The Middletown Press (Middletown, CT)
Creative thinking needed on teacher pensions
Finding a way to shore up Connecticut’s Teachers’ Retirement Fund is not a topic for the faint of heart. But the consequences affect everyone in the state, regardless of whether you’re a teacher or not. Decades of underfunding that account — through Democratic and Republican administrations — has left the state obligated to now shuttle over massive amounts of money annually. That puts pressure on what is available for government services, which affect quality of life.
Here’s the stark situation: The annual contribution is now about $1.3 billion, and that will continue to swell unless drastic measures are taken. Gov. Dannel Malloy last winter recommended pushing one-third of the costs — $400 million — to the municipalities. The idea was too drastic, and local leaders howled it would necessitate increasing property taxes. The plan went nowhere.
This week outgoing State Treasurer Denise Nappier proposed another scenario: Dedicate a portion of the Connecticut Lottery Corporation proceeds to the Teachers’ Retirement Fund. Speaking to the state Pension Stability Commission, she said the state could issue lottery-backed revenue bonds of $1.5 billion, and couple that with transferring $1.5 billion of state assets, which could be developed and appreciate in value.
That would put the fund back on “firm fiscal footing, and represents a concrete, tangible plan that would strengthen the long-term sustainability of the TRF while providing relief to the state and avoiding a potential spike,” Nappier said.
The idea is not new, but is worth exploring.
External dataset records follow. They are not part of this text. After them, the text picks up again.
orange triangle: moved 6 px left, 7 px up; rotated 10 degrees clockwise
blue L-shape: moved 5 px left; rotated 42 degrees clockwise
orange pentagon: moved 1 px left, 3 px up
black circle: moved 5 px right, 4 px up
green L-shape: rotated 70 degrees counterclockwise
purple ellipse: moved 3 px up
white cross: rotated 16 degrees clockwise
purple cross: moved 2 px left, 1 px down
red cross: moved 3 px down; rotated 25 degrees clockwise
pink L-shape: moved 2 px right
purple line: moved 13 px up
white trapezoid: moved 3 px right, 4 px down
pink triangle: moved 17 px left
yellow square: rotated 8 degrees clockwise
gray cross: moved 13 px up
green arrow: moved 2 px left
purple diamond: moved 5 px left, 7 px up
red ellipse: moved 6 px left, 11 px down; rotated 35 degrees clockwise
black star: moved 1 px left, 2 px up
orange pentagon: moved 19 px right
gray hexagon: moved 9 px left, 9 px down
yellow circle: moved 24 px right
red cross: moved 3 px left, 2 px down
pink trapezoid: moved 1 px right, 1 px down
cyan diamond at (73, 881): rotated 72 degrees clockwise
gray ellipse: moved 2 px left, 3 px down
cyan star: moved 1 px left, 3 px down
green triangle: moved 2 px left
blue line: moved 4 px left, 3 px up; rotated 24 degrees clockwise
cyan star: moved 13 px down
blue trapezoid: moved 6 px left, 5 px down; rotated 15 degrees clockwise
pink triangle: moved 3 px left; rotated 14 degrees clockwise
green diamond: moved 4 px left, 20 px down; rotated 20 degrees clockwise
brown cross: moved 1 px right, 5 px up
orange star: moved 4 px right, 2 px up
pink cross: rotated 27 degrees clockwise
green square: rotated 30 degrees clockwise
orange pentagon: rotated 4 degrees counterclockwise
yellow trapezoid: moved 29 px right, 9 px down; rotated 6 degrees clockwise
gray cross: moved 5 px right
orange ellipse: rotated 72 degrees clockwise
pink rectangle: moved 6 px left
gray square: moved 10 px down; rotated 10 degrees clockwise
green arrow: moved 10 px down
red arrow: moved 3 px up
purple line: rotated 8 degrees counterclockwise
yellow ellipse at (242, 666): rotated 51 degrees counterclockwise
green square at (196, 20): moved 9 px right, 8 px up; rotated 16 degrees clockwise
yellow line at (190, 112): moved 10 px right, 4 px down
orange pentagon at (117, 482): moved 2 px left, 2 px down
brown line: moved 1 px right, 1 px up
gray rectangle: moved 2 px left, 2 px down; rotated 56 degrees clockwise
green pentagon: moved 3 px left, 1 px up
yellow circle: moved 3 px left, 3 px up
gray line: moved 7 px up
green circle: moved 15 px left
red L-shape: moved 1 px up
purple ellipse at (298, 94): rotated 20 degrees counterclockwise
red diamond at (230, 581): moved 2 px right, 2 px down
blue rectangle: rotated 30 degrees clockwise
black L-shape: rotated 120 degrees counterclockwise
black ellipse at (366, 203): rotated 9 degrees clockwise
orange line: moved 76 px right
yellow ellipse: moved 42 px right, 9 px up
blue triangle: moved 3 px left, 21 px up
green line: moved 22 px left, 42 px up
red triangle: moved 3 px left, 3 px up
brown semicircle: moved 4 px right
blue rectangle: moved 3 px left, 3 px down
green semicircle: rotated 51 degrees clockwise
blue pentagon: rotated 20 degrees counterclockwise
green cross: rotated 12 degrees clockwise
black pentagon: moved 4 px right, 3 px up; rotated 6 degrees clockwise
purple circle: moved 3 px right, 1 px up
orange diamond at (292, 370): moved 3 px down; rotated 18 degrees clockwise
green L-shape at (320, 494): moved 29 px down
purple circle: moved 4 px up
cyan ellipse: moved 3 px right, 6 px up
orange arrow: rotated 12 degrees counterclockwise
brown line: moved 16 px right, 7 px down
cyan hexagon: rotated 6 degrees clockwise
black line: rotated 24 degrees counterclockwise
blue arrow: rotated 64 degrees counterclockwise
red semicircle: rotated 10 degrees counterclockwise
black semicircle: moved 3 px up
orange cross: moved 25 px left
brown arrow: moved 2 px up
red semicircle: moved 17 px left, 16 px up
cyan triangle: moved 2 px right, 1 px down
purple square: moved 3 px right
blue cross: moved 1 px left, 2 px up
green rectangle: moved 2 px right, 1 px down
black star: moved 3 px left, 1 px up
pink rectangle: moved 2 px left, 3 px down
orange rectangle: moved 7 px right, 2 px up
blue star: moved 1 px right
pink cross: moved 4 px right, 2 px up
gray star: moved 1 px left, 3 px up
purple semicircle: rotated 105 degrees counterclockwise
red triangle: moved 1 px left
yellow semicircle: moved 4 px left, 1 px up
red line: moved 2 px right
It was recommended in the Connecticut Commission on Fiscal Stability and Economic Growth report to the General Assembly in March, which concluded the Teachers’ Retirement Fund was putting an unsustainable burden on the state’s budget and required a “thoughtful” restructuring. Without any changes, by 2032 the state would be required to contribute $2.7 billion to the fund.
That commission, which had wide-ranging recommendations for getting the state poised for growth, suggested directing the lottery’s net revenues for 30 years to the fund to reduce unfunded liabilities by $7 billion and the annual contribution.
The restructuring part of the equation called for legislation to create a new tier of benefits for new hires and a hybrid plan, including defined contributions, that existing teachers could opt into. Gov.-elect Ned Lamont has publicly supported funneling lottery profits into the teachers’ retirement pot.
We have three points to make.
⏩ Acknowledge that if lottery revenues are designated for the retirement fund, that could mean less goes into the General Fund.
⏩ That said, creative thinking is needed to make up for past mistakes. Significant action is essential to keep the Teachers’ Retirement Fund solvent without sacrificing government services.
⏩ Don’t blame the teachers. They do not receive Social Security benefits; their pension is all they have. Though they are hired by school districts, which sets their salaries, the state pays their pension. It’s not teachers’ fault that past generations of lawmakers have been so bad at math.